Пикап вернулся на проселочную дорогу, покатил дальше, царапая железным брюхом гряду жестких колючек между колеями, и мы пересекли эвкалиптовую рощу. Давняя тропа, на которой Глоберман и его очередная жертва когда-то оставляли следы сапог и копыт, расширилась за эти годы от ширины коровы до ширины пикапа, и теперь в нее были впечатаны только следы резиновых шин.
— Этот ворюга уже на месте, — сказал Глоберман, когда мы выехали из рощи и увидели мясника, поджидавшего у ворот бойни. — Ты, Зейде, ничего ему не говори. Ты только присматривайся и мотай себе на ус. Этот тип — он тот еще мошенник, и у кого, ты думаешь, он этому научился? Как все мы — у своего папаши. А откуда, ты думаешь, я знаю, что вся эта семейка — мошенники? От своего отца. Это он научил меня, кого нужно остерегаться. Когда к ним в лавку заходил кто-нибудь из этих набожных гнид за кошерным мясом, отец этого ворюги заводил руку за спину, засовывал ее глубоко в штаны и клал себе на тухес . Клиент смотрел на мясо и спрашивал: «Дос из глат?» [25] Это гладкое? ( идиш ). По еврейским ритуальным законам мясо, пригодное для еды (т. н. кошерное), должно быть от животного с гладкими легкими.
А этот мошенник, его отец, он гладил рукой свой тухес и говорил: «Йо, йо, дос из глат! » [26] Да, да, это гладкое (т. е. абсолютно кошерное) ( идиш ).
А если ты его спрашивал потом, почему он врет, он тут же снимал штаны, поворачивался к тебе задом и говорил: «Попробуй сам, разве это не гладко?»
Все еще улыбаясь тому, как он меня рассмешил, он припарковал пикап и вывел из него корову.
— Сейчас ты услышишь, как он говорит, — шепнул он мне, не разжимая челюстей. — Этот тип гундосит. Говорит себе в нос. Это тоже важный признак, Зейде: если человек говорит в нос, он мошенник, точка. Но мы с тобой сделаем все честно и по правилам, верно? Ты только не вмешивайся. Главное — не говорить, сколько мы за нее дали.
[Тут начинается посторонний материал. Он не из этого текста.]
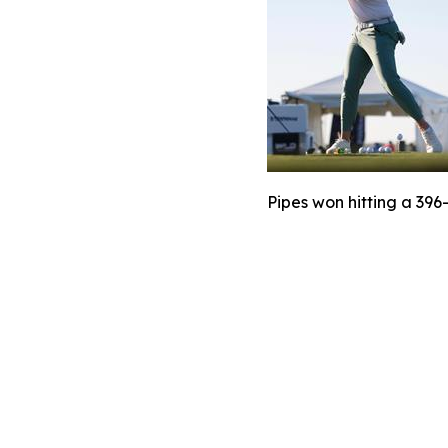
Pipes won hitting a 396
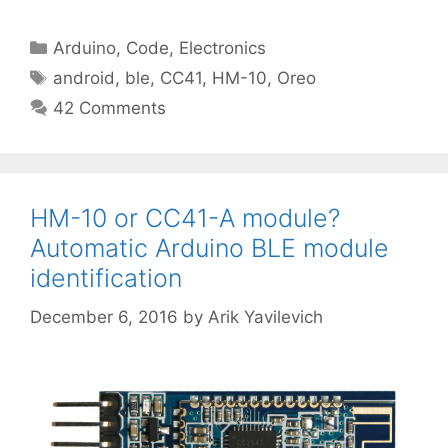
Categories
Arduino
,
Code
,
Electronics
Tags
android
,
ble
,
CC41
,
HM-10
,
Oreo
42 Comments
HM-10 or CC41-A module?
Automatic Arduino BLE module
identification
December 6, 2016
by
Arik Yavilevich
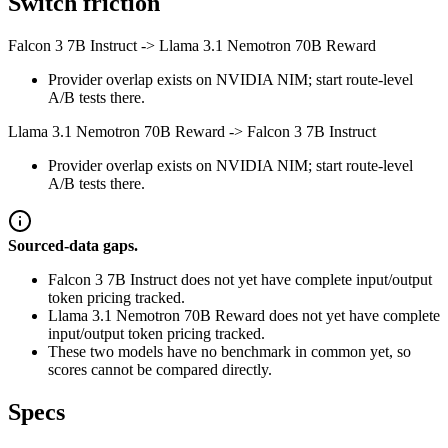
Switch friction
Falcon 3 7B Instruct
->
Llama 3.1 Nemotron 70B Reward
Provider overlap exists on NVIDIA NIM; start route-level
A/B tests there.
Llama 3.1 Nemotron 70B Reward
->
Falcon 3 7B Instruct
Provider overlap exists on NVIDIA NIM; start route-level
A/B tests there.
Sourced-data gaps.
Falcon 3 7B Instruct does not yet have complete input/output
token pricing tracked.
Llama 3.1 Nemotron 70B Reward does not yet have complete
input/output token pricing tracked.
These two models have no benchmark in common yet, so
scores cannot be compared directly.
Specs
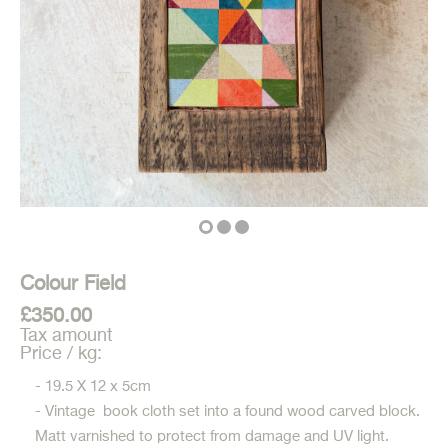
Colour Field
£350.00
Tax amount
Price / kg:
- 19.5 X 12 x 5cm
- Vintage book cloth set into a found wood carved block.
Matt varnished to protect from damage and UV light.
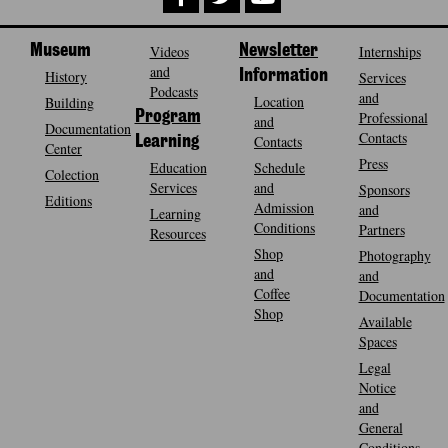
Museum
Videos
Newsletter
Internships
and
History
Information
Services
Podcasts
and
Location
Building
Program
Professional
and
Documentation
Contacts
Contacts
Learning
Center
Press
Education
Schedule
Colection
Services
and
Sponsors
Editions
Admission
and
Learning
Conditions
Partners
Resources
Shop
Photography
and
and
Coffee
Documentation
Shop
Available
Spaces
Legal
Notice
and
General
Conditions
Гундосый мясник осмотрел корову, поводил ее взад-вперед, похлопал по костистому хребту, пощупал зад и железы на шее и проделал все те проверки, которые делал сам Глоберман, когда покупал коров у нас в деревне.
— Сколько ты хочешь за эту доходягу? — спросил он наконец, и каждый из них обхватил ладонью запястье другого, обозначая этим начало торга.
— Семьдесят! — воскликнул Глоберман и со всей силой ударил по ладони мясника.
— Тридцать пять! — прогнусавил мясник, и его ладонь шлепнула по руке Глобермана.
— Шестьдесят восемь! — отчаянно крикнул Глоберман, в свою очередь хлопнув по руке мясника.
— Сорок! — воскликнул в ответ мясник, и его рука хлестнула по руке Глобермана.
— Шестьдесят пять! — ответил Глоберман столь же же звучным ударом.
Ладони били одна о другую тяжело и громко. Едва приметные гримасы боли пробегали по лицам торгующихся.
— Сорок три с половиной!
— Шестьдесят четыре!
Наступила короткая пауза. Они стояли, уставившись друг на друга, и их побагровевшие руки явно хотели уже расстаться.
— Бенемунес парнусе? — спросил Глоберман.